Ab Mittwoch könnt ihr mit dem 9-Euro-Ticket deutschlandweit Regionalbusse und -bahnen nutzen. Noch bevor der Juni da ist, wird das Angebot von Forschenden untersucht – mehrere Unis haben Projekte rund um das Ticket gestartet. Sie erhoffen sich davon Erkenntnisse für den Verkehr von morgen.
Das 9-Euro-Ticket ist ein Teil des Entlastungspakets der Bundesregierung wegen der erhöhten Energiekosten. Auch wenn politisch bisher umstritten ist, wie sinnvoll das Projekt tatsächlich ist: Die Wissenschaft freut sich darüber. Das 9-Euro-Ticket ist nämlich ein großes Realexperiment, sagt die Verkehrswissenschaftlerin Kathrin Viergutz.
"Das 9-Euro-Ticket ist ein großes Realexperiment."
Die Forschung erhofft sich wichtige Erkenntnisse über das Mobilitätsverhalten der Fahrgäste. Und sie möchte daraus Schlussfolgerungen ziehen, wie sich der Verkehr von morgen verbessern lässt. Interessant sei vor allem, wer das Ticket nutzt, erklärt Kathrin Viergutz. Dieselben Personen wie vorher, oder regt das Ticket an, umzusteigen auf ÖVM?
Deutschlandweite Befragungen
Die Forschenden wollen wissen, wer warum wohin fährt. Um zu Erkenntnissen zu gelangen, werden Befragungen durchgeführt. Unter anderem die Unis in Kassel, Braunschweig, München und Hamburg machen das. Eine der Fragen lautet etwa: Welches Verkehrsmittel hätten Sie heute normalerweise genutzt?
- An der TU Braunschweig ist das Interesse, an den Befragungen teilzunehmen, offenbar groß. Über 3000 Menschen haben dort bisher mitgemacht, weit mehr als erwartet. Weitere Fragerunden folgen.

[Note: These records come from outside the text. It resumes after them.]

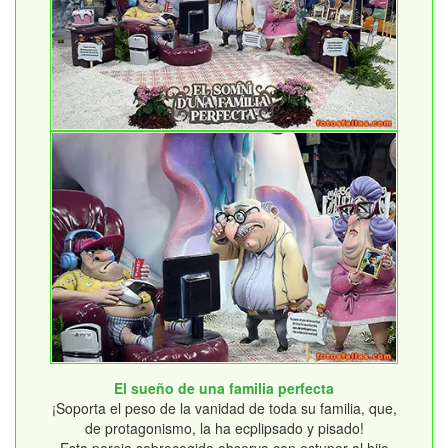
El sueño de una familia perfecta
¡Soporta el peso de la vanidad de toda su familia, que,
de protagonismo, la ha ecplipsado y pisado!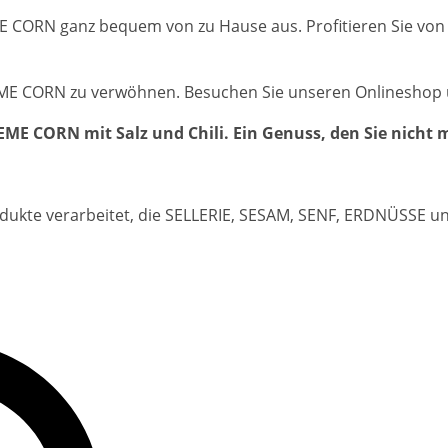
ME CORN ganz bequem von zu Hause aus. Profitieren Sie von
ME CORN zu verwöhnen. Besuchen Sie unseren Onlineshop un
EME CORN mit Salz und Chili. Ein Genuss, den Sie nicht
dukte verarbeitet, die SELLERIE, SESAM, SENF, ERDNÜSSE 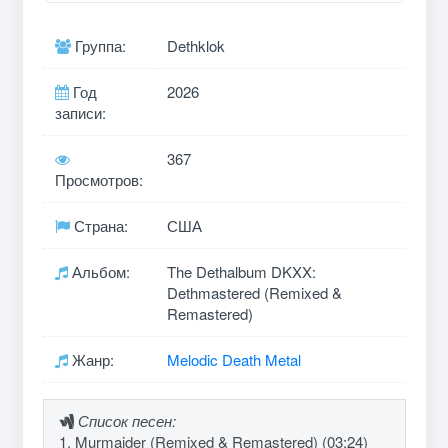
Группа:
Dethklok
Год
2026
записи:
367
Просмотров:
Страна:
США
Альбом:
The Dethalbum DKXX:
Dethmastered (Remixed &
Remastered)
Жанр:
Melodic Death Metal
Список песен:
1. Murmaider (Remixed & Remastered) (03:24)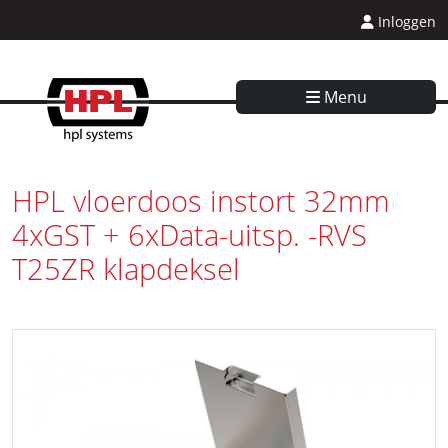
Inloggen
Menu
HPL vloerdoos instort 32mm
4xGST + 6xData-uitsp. -RVS
T25ZR klapdeksel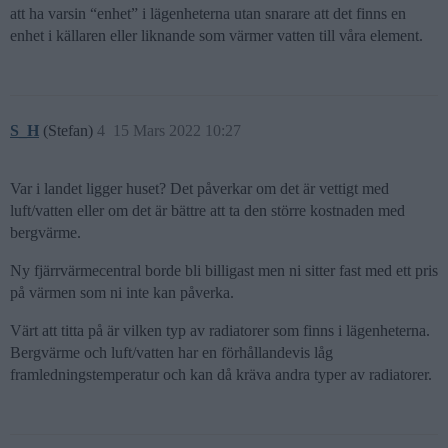
att ha varsin “enhet” i lägenheterna utan snarare att det finns en
enhet i källaren eller liknande som värmer vatten till våra element.
S_H
(Stefan)
4
15 Mars 2022 10:27
Var i landet ligger huset? Det påverkar om det är vettigt med
luft/vatten eller om det är bättre att ta den större kostnaden med
bergvärme.
Ny fjärrvärmecentral borde bli billigast men ni sitter fast med ett pris
på värmen som ni inte kan påverka.
Värt att titta på är vilken typ av radiatorer som finns i lägenheterna.
Bergvärme och luft/vatten har en förhållandevis låg
framledningstemperatur och kan då kräva andra typer av radiatorer.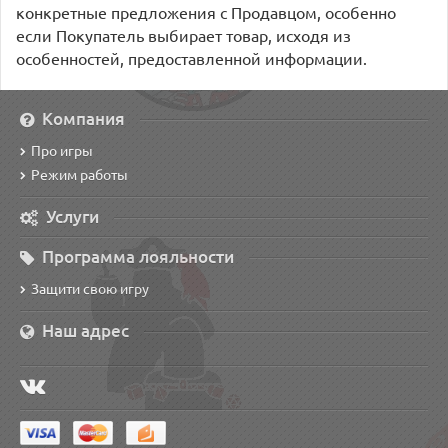
конкретные предложения с Продавцом, особенно
если Покупатель выбирает товар, исходя из
особенностей, предоставленной информации.
Компания
Про игры
Режим работы
Услуги
Программа лояльности
Защити свою игру
Наш адрес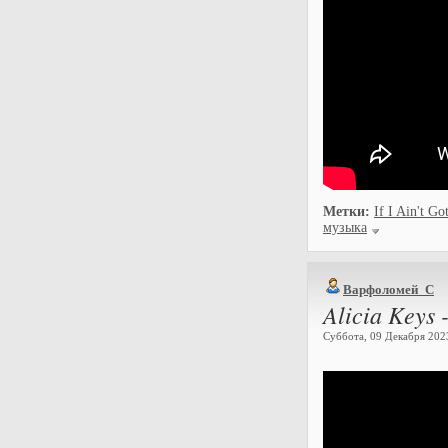
Метки:
If I Ain't Go
музыка
Варфоломей_С
Alicia Keys 
Суббота, 09 Декабря 2023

- Die Uni Kassel plant drei Erhebungen – vor, während und nach der Gültigkeit des 9-Euro-Tickets. Die erste Fragerunde ist bereits online zugänglich.
- An der TU München werden 1000 Reisende ihr Mobilitätsverhalten mit einer App erfassen.
- Das Institut für Verkehrsplanung und Logistik der TU Hamburg möchte in Zusammenarbeit mit dem Hamburger Verkehrsverbund vor allem arme Menschen befragen. Es geht darum, herauszufinden, wie sich das Ticket auf deren Nutzungsverhalten auswirkt.
Faktor Tankrabatt herausrechnen
Die Bundesregierung hat nicht nur das 9-Euro-Ticket, sondern auch einen Tankrabatt über Steuervergünstigungen beschlossen. Bei den Befragungen müsse man diesen Faktor natürlich berücksichtigen bzw. herausrechnen, sagt Kathrin Viergutz.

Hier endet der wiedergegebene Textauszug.